The decree, which introduces significant amendments to the UAE Federal Law No. 2 of 2015 on Commercial Companies, annuls the requirement for commercial companies to have a major Emirati shareholder or agent, providing full foreign ownership to expats of onshore companies, reported state news agency WAM.

Under the new amendments, businesses can now be fully established by non-Emiratis of all nationalities, with companies being given a maximum of one year to comply with the amended law from the time its articles become effective. This can be extended under a decision by the cabinet as proposed by the Minister of Economy.

The decree supersedes the UAE Federal Law No. 19 of 2018 on Foreign Direct Investment (FDI Law). It also includes certain provisions and regulations related to limited liability and joint stock companies aimed at attracting foreign capital.

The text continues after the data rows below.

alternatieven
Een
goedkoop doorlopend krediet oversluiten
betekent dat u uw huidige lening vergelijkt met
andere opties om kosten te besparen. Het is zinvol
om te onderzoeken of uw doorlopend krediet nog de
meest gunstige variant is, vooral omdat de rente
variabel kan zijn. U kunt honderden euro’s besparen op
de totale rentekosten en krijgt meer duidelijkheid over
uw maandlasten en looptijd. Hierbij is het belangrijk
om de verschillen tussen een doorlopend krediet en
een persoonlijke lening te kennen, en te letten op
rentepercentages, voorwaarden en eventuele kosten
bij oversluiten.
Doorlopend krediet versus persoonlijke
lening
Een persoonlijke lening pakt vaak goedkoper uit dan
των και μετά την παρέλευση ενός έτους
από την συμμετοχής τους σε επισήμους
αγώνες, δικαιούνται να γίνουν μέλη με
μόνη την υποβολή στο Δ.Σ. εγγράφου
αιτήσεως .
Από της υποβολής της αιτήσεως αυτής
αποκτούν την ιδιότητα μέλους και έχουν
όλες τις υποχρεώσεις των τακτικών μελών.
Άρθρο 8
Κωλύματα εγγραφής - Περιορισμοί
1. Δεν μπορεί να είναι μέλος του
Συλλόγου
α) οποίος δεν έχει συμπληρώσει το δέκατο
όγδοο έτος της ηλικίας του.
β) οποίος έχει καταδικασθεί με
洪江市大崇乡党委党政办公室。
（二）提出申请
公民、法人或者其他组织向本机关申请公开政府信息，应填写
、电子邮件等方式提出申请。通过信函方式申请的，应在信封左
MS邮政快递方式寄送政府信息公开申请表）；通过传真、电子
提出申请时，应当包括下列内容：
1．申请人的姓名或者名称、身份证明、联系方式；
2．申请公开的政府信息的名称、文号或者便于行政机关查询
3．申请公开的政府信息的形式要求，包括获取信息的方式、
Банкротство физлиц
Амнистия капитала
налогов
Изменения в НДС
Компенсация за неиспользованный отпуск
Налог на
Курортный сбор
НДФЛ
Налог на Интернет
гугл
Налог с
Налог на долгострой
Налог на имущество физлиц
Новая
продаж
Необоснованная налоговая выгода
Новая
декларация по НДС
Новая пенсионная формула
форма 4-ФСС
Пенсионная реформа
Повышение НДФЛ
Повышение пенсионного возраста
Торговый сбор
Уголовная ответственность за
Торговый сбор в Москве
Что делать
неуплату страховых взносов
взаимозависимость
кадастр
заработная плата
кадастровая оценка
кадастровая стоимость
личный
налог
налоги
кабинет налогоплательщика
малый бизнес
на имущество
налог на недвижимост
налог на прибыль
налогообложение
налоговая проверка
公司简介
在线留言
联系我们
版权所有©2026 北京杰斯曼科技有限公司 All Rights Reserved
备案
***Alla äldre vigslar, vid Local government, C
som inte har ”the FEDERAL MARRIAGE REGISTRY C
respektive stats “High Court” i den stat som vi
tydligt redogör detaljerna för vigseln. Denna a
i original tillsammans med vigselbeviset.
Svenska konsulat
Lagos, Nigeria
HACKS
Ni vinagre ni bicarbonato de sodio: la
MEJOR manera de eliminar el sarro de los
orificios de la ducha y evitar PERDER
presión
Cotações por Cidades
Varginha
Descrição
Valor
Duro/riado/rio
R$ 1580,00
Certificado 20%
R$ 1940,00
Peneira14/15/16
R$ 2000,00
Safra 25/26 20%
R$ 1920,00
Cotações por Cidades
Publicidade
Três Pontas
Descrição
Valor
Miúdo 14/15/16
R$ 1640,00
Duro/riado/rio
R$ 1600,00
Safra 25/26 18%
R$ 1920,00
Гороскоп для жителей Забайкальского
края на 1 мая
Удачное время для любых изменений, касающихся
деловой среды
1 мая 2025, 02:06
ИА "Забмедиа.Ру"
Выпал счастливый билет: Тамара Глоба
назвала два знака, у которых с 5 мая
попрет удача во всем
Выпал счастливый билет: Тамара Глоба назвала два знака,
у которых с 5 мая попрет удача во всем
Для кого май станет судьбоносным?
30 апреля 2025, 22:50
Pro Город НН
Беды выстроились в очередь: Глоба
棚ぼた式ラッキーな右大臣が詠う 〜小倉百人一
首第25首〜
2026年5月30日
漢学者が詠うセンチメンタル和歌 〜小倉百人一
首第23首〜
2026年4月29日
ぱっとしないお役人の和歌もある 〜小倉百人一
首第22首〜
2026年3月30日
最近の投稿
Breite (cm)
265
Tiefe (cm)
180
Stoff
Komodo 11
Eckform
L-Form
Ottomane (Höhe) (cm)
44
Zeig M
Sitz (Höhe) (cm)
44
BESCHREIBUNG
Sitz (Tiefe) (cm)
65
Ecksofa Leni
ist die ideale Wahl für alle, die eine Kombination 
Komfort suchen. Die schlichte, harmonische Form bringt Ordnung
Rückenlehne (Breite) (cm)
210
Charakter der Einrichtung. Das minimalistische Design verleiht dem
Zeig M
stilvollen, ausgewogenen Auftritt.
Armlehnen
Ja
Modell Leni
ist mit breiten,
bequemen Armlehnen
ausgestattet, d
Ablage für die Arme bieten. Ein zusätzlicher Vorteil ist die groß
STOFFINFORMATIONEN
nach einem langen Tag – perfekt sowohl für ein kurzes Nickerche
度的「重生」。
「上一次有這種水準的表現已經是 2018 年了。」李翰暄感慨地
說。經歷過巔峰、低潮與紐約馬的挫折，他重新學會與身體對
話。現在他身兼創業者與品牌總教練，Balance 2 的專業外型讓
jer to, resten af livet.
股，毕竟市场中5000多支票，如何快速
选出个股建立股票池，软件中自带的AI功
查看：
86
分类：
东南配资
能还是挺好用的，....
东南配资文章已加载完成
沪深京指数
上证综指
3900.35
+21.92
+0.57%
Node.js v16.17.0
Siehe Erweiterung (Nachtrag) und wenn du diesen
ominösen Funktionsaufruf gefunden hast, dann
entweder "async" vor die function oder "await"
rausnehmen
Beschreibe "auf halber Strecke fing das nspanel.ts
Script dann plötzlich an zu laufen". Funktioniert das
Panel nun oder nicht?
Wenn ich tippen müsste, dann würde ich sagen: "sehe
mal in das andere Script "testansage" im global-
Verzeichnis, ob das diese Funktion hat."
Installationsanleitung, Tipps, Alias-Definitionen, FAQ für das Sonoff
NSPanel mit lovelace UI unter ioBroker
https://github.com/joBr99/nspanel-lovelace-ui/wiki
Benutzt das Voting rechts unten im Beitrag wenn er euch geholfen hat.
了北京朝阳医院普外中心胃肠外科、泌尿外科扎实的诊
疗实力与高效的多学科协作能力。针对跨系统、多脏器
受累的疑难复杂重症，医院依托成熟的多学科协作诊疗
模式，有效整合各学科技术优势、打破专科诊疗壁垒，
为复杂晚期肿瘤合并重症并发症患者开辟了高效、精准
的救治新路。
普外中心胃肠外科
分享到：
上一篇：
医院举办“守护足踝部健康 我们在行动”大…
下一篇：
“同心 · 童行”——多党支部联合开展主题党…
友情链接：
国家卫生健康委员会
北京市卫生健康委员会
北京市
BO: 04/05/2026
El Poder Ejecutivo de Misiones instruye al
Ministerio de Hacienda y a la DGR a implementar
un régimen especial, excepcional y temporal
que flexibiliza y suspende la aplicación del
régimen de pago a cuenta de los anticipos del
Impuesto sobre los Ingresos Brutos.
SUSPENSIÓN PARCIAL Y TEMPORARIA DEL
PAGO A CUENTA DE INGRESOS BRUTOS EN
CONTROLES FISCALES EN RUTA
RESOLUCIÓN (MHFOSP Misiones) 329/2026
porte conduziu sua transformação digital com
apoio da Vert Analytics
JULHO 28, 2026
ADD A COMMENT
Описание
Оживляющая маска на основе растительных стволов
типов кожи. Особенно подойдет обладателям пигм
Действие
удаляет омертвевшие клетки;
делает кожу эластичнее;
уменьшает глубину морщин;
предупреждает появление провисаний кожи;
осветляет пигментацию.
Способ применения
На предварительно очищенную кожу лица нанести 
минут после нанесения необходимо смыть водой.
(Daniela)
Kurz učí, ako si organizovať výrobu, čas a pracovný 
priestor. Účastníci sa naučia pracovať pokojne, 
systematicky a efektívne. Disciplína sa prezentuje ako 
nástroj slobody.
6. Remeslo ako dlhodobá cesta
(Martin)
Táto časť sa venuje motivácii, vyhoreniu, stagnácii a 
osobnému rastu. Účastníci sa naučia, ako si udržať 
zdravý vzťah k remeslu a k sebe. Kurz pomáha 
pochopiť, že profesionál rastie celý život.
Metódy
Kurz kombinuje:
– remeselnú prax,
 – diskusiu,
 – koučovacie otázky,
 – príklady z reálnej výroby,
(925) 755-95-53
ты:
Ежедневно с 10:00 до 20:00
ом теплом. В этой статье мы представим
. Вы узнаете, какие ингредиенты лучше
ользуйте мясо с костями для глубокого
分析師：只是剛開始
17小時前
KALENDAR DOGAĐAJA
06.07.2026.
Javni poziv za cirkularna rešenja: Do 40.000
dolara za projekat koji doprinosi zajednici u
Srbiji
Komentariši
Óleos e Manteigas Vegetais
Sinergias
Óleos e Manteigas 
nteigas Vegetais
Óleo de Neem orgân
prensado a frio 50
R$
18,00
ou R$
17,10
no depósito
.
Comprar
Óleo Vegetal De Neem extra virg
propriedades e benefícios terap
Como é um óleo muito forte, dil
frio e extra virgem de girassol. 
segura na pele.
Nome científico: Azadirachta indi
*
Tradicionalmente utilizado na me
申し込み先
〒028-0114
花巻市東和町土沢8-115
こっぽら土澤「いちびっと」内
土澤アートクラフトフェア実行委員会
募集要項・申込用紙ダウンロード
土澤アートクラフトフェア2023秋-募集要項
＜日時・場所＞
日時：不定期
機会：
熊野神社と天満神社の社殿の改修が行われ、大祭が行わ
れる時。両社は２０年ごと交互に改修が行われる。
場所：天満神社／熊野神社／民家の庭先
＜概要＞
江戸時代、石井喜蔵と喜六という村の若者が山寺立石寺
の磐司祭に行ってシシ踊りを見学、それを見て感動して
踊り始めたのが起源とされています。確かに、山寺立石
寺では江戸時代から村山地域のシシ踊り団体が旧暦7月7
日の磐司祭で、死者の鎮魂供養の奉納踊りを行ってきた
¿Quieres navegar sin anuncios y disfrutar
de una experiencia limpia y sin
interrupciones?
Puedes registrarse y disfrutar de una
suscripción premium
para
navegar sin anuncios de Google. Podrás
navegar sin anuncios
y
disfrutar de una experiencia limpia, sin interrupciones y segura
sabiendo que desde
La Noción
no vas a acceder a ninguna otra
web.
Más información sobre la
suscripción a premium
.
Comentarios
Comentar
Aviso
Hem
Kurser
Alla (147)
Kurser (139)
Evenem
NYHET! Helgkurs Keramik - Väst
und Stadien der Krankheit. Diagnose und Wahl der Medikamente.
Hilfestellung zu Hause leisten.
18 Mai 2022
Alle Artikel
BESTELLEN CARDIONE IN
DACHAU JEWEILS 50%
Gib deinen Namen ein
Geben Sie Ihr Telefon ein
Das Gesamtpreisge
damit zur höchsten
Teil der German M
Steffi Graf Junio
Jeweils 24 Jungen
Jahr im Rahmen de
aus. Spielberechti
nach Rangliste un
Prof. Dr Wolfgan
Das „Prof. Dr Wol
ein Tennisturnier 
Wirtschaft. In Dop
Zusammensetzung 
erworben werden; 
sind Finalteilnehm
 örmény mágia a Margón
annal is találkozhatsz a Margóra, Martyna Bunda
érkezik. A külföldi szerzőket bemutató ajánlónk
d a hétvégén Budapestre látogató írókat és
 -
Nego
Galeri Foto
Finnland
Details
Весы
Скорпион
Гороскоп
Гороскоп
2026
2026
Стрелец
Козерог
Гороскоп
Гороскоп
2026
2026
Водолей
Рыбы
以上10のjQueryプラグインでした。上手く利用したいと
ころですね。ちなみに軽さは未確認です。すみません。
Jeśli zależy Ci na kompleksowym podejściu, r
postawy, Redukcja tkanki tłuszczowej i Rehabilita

The decree grants relevant local authorities a set of powers, including that of setting a specific percentage of Emiratis in the capital allocation and boards of directors of companies, approving requests to establish companies – except for joint stock companies – and identifying fees and charges according to the policies adopted by the UAE Cabinet.

In a major decision, firms wishing to become joint stock companies can, after the approval of relevant authorities, sell no more than 70 per cent of the company, instead of the current 30 per cent cap, through IPOs.

Furthermore, the decree authorises the cabinet to set up a committee that includes representatives of the relevant authorities with a view to proposing activities of “strategic impact” and the measures required to licence companies that operate in such areas.

Upon the recommendation of the committee, the cabinet will stipulate which activities shall be considered of strategic impact and the required measures for licensing those companies.

Electronic voting at general assembly meetings will now be permitted under the new amendment.

The decree empowers the Securities and Commodities Authority to establish the controls and procedures required for evaluating in-kind shares and the names of stakeholders attending the general assembly meetings of companies.

It also allows the appointment of board members who have the expertise and are not stakeholders, without stipulating a specific percentage, as well as the dismissal of a chairman or any other board members if a judicial judgement is issued against them for committing fraud or misusing their power.

The decree enables stakeholders to sue a company in civil court over any failure of duty that results in damages.

With regards to capital increases or decreases in public companies, the decree enables a company to approve its capital increase through issuing bonds and converting them into shares.